Dirichlet's theorem for modulus eight

Statement

For any odd natural number ${\displaystyle a}$, there are infinitely many primes ${\displaystyle p}$ such that:

${\displaystyle p\equiv a{\pmod {8}}}$.

Facts used

1. Congruence condition for two to be a quadratic residue
2. Congruence condition for minus one to be a quadratic residue
3. Nonconstant polynomial with integer coefficients and nonzero constant term takes infinitely many pairwise relatively prime values

Proof

We need to consider four congruence classes modulo ${\displaystyle 8}$: ${\displaystyle 1,3,5,7}$. We do these case by case.

Congruence class of ${\displaystyle -1}$ modulo ${\displaystyle 8}$

By fact (2), ${\displaystyle 2}$ is a quadratic residue modulo ${\displaystyle p}$ if and only if ${\displaystyle p\equiv \pm 1{\pmod {8}}}$. In particular, a prime ${\displaystyle p}$ can divide ${\displaystyle n^{2}-2}$ for some natural number ${\displaystyle n}$ if and only if ${\displaystyle p\equiv \pm 1{\pmod {8}}}$.

Consider now the polynomial ${\displaystyle f(x)=(2x+1)^{2}-2=4x^{2}+4x-1}$. For any natural number ${\displaystyle n}$, all prime divisors of ${\displaystyle f(n)}$ are congruent to ${\displaystyle \pm 1{\pmod {8}}}$. However, ${\displaystyle f(n)}$ itself is ${\displaystyle -1}$ modulo ${\displaystyle 8}$, so ${\displaystyle f(n)}$ must have at least one prime divisor that is ${\displaystyle -1}$ modulo ${\displaystyle 8}$. By fact (3), there are infinitely many pairwise relatively prime values of ${\displaystyle f(n)}$, yielding infinitely many distinct primes that are ${\displaystyle -1}$ modulo ${\displaystyle 8}$.

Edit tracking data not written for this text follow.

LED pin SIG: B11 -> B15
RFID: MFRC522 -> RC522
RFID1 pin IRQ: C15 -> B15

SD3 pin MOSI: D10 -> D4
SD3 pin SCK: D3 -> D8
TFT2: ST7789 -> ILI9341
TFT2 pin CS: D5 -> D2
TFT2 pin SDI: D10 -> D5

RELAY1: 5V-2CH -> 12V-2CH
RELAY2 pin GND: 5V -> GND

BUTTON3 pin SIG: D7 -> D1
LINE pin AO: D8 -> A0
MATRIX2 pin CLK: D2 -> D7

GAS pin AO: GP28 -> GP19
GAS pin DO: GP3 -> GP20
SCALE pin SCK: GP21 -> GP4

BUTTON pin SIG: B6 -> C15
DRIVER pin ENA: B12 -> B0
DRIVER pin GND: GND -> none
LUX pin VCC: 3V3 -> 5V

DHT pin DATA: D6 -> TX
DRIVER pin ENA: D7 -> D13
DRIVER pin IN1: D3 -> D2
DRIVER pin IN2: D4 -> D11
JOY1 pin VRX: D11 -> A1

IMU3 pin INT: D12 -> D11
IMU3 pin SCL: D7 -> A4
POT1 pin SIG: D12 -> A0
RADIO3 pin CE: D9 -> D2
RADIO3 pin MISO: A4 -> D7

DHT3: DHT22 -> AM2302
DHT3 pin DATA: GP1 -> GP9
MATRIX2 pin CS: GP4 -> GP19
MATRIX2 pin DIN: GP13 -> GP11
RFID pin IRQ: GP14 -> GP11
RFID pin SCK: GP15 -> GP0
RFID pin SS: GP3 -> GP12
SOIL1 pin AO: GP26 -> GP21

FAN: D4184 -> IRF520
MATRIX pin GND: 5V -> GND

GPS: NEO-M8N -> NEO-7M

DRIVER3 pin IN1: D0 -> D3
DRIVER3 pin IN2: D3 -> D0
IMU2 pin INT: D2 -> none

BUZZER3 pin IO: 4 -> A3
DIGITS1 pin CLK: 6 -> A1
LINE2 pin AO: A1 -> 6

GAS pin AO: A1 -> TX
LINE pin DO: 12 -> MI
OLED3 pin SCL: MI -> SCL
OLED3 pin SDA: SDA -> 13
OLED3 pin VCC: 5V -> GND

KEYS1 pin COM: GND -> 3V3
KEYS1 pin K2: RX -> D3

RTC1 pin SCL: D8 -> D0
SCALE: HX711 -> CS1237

Congruence class of ${\displaystyle 3}$ modulo ${\displaystyle 8}$

By facts (1) and (2), we can deduce that ${\displaystyle -2}$ is a quadratic residue modulo ${\displaystyle p}$ if and only if ${\displaystyle p\equiv 1,3{\pmod {8}}}$. In particular, a prime ${\displaystyle p}$ can divide ${\displaystyle n^{2}+2}$ for some natural number ${\displaystyle n}$ if and only if ${\displaystyle p\equiv \pm 1{\pmod {8}}}$.

Consider now the polynomial ${\displaystyle f(x)=(2x+1)^{2}+2=4x^{2}+4x+1}$. For any natural number ${\displaystyle n}$, all prime divisors of ${\displaystyle f(n)}$ are congruent to ${\displaystyle 1,3{\pmod {8}}}$. However, ${\displaystyle f(n)}$ itself is ${\displaystyle 3}$ modulo ${\displaystyle 8}$, so ${\displaystyle f(n)}$ must have at least one prime divisor that is ${\displaystyle 3}$ modulo ${\displaystyle 8}$. By fact (3), there are infinitely many pairwise relatively prime values of ${\displaystyle f(n)}$, yielding infinitely many distinct primes that are ${\displaystyle 3}$ modulo ${\displaystyle 8}$.